Crude palm oil prices expected to stay firm


Loss of edge: Fry says the recent surge in CPO prices has reduced its competitiveness against competing oils.

KUALA LUMPUR: Palm oil industry expert James Fry expects crude palm oil (CPO) prices to remain firm, trading above RM3,000 per tonne this year as production prospects in Indonesia and Malaysia soften.

He projected CPO to trade between RM3,000 and RM3,100 per tonne in the next two to three months.

“For the first half of 2020, we expect CPO prices to remain at an average of RM3,000 per tonne as production prospects remain soft due to slowing in demand of fertilisers and the prolonged dry spells,” he said at the Malaysian Palm Oil Board’s (MPOB) Review & Outlook Seminar 2020 here yesterday.

For the second half of the year, CPO prices will likely trade between RM2,750 and RM2,800 per tonne assuming that the crude oil prices remain at the current level, added Fry.

He was quoted earlier by Bloomberg as saying that CPO prices will struggle to advance above RM3,300 in the next six months without higher petroleum prices as it loses its competitive edge over rival vegetable oils.

Fry noted that the recent surge in CPO prices has reduced its competitiveness against competing oils such as sunflower oil.

“The market is giving out strong signals to price-sensitive buyers to switch away from palm oil to other oils, notably sunflower and soybean oils,” said Fry.

Despite being the world’s most-consumed edible oil, palm oil prices have been on a decline over the last two years due to stubbornly high stockpiles, waning demand from top buyers such as India and China as well as increasing European restrictions linking palm oil to environmental harm.

But, that has reversed in the past two months when the CPO prices rallied more than 50% to trade above RM3,000 a tonne.

Fry also pointed out that any further CPO price rises would depend primarily on Brent crude oil prices moving higher.

“Crude oil prices set the floor prices of vegetable oil prices, we have moved very rapidly to a world in which US shale oil sets the price range for world crude price.

“The only big external change that could cause a big price increase for crude oil and vegetable oil is political,” he added.
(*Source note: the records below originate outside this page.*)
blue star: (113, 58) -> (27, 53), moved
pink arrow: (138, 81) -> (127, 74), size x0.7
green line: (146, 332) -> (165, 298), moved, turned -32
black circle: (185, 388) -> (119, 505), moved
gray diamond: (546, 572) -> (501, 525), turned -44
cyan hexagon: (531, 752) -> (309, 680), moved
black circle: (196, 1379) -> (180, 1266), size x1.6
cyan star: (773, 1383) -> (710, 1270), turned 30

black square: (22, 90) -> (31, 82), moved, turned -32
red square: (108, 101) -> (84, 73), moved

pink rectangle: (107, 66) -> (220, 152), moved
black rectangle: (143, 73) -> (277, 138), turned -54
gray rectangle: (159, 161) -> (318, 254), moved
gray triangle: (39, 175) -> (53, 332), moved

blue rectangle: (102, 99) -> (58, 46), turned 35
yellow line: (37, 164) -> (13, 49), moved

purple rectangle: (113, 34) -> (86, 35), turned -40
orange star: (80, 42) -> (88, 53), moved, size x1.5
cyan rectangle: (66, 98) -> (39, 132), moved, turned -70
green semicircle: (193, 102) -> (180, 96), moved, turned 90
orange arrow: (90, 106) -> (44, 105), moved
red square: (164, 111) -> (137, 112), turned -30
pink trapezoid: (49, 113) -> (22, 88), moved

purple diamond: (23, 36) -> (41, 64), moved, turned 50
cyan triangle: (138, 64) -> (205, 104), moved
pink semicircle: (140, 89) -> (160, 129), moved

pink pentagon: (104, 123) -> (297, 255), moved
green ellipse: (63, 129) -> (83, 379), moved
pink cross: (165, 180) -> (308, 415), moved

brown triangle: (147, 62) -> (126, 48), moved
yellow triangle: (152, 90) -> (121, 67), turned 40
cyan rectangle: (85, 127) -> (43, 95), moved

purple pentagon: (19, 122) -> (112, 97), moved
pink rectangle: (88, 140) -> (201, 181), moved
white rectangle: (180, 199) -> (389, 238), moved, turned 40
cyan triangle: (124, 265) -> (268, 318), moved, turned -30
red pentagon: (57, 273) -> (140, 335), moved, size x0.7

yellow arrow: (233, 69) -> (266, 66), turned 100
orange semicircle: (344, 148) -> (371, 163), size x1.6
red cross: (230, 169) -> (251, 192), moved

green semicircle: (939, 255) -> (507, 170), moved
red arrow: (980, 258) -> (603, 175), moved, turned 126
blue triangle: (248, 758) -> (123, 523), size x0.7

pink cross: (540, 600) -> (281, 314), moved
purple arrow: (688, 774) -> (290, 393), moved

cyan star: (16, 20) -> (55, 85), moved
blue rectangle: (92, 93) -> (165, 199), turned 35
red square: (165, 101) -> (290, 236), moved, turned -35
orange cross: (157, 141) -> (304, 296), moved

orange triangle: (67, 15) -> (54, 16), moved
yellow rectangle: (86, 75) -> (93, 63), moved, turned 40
Another speaker at the seminar, RHB Research Hoe Lee Leng expected CPO prices to consolidate following the significant jump to trade between RM2,700 and RM3,000 per tonne in the first half of the year.

“Overall, this year will be a better year for CPO price and the long-term prospects for CPO are positive due to slowing rate of new replanting programme in Malaysia and Indonesia since 2015,” she added.

On India’s plans to cut imports from Malaysia, Fry said an immediate consequence was Indonesian CPO prices move US$10 (RM40.70) higher per tonne above Malaysian price.

To meet the demand from India, Indonesia will be forced to export more CPO and reduced its higher value processed exports, while Malaysia will meet the shortfall by boosting refined palm exports as its CPO shipments will sharply drop due to India’s move,” he pointed out.

India would need nine million tonnes of CPO in a year, he added.

Meanwhile, Bernama reported that MPOB director-general Dr Ahmad Parveez Ghulam Kadir expects 2020 to be a better year for the palm oil industry, with the CPO price seen averaging at RM2,750 per tonne.